A bravata dos conservadores segundo a qual eles sabem como fazer as coisas direito soa particularmente vazia depois do caso Dannatt. O fato de um comandante do Exército na ativa se tornar tão próximo da oposição oficial contraria o Código de Conduta das Forças Armadas e é, portanto, uma clara violação da disciplina militar. Gordon Brown agiu certo ao negar ao general Dannatt a participação na Câmara dos Lordes.

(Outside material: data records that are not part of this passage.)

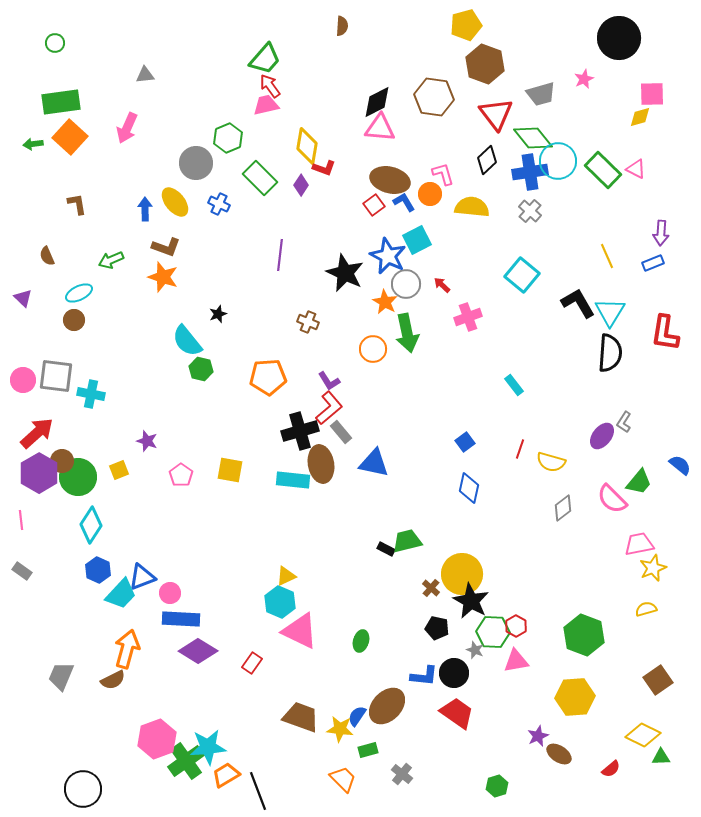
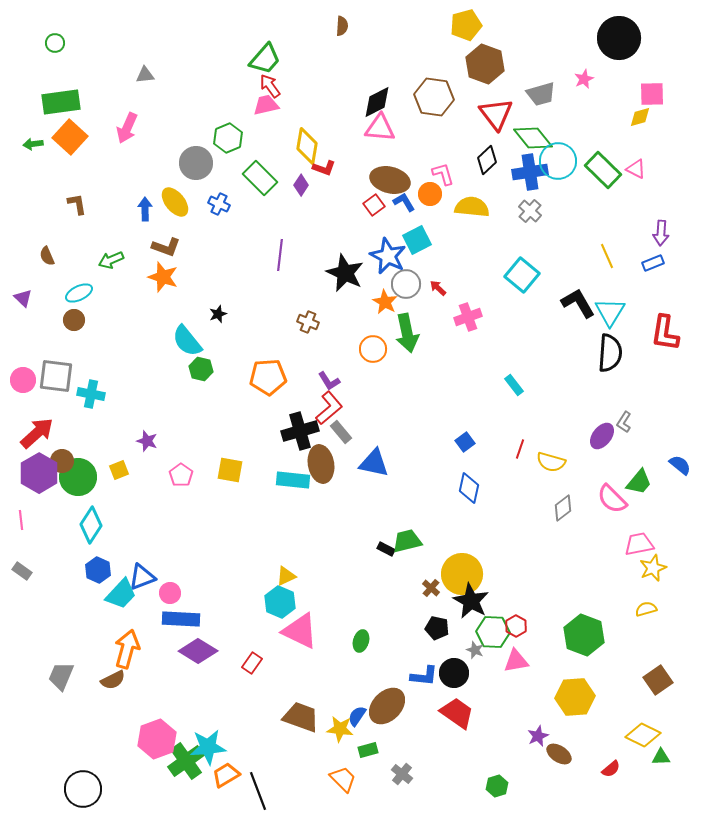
red arrow at (442, 285): moved 4 px left, 3 px down
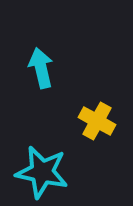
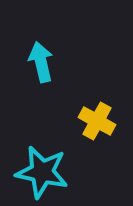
cyan arrow: moved 6 px up
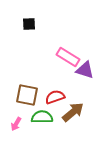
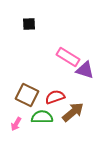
brown square: rotated 15 degrees clockwise
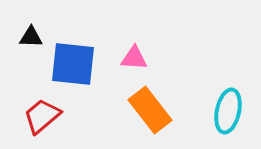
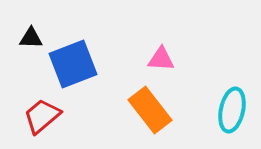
black triangle: moved 1 px down
pink triangle: moved 27 px right, 1 px down
blue square: rotated 27 degrees counterclockwise
cyan ellipse: moved 4 px right, 1 px up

Mas no fundo duvido que ignorar o custo financeiro e físico do Afeganistão seja apenas uma armação política. Em parte, isso tem a ver com todos nós. Enquanto o status de nosso país no mundo continua a decair, agarramo-nos a lembranças de um passado mais vigoroso e glorioso. A campanha no Afeganistão pode ser equivocada e mal conduzida, mas a coragem extraordinária de nossos soldados em uma luta distante, cruel e exaustiva ainda pode inspirar e confortar quem está seguro em casa.
O triste é que nossas tropas no Afeganistão se tornaram um exército sofredor, e não um exército vencedor. Suas glórias e dificuldades lembram o capitão Robert Scott, que morreu ao tentar atingir o Polo Sul, mais do que qualquer outro personagem da história britânica. As palavras de um sobrevivente da última expedição de Scott, há quase um século, poderiam valer também para nossos nobres esforços de hoje no Afeganistão: “… embora tenhamos obtido uma tragédia de primeira classe … a tragédia não era nosso propósito”.
*Crispin Black é inglês, ex-analista de inteligência do governo britânico, e candidato parlamentar independente pela circunscrição de Wiltshire do Sudoeste. Artigo originalmente publicado no jornal The Independent.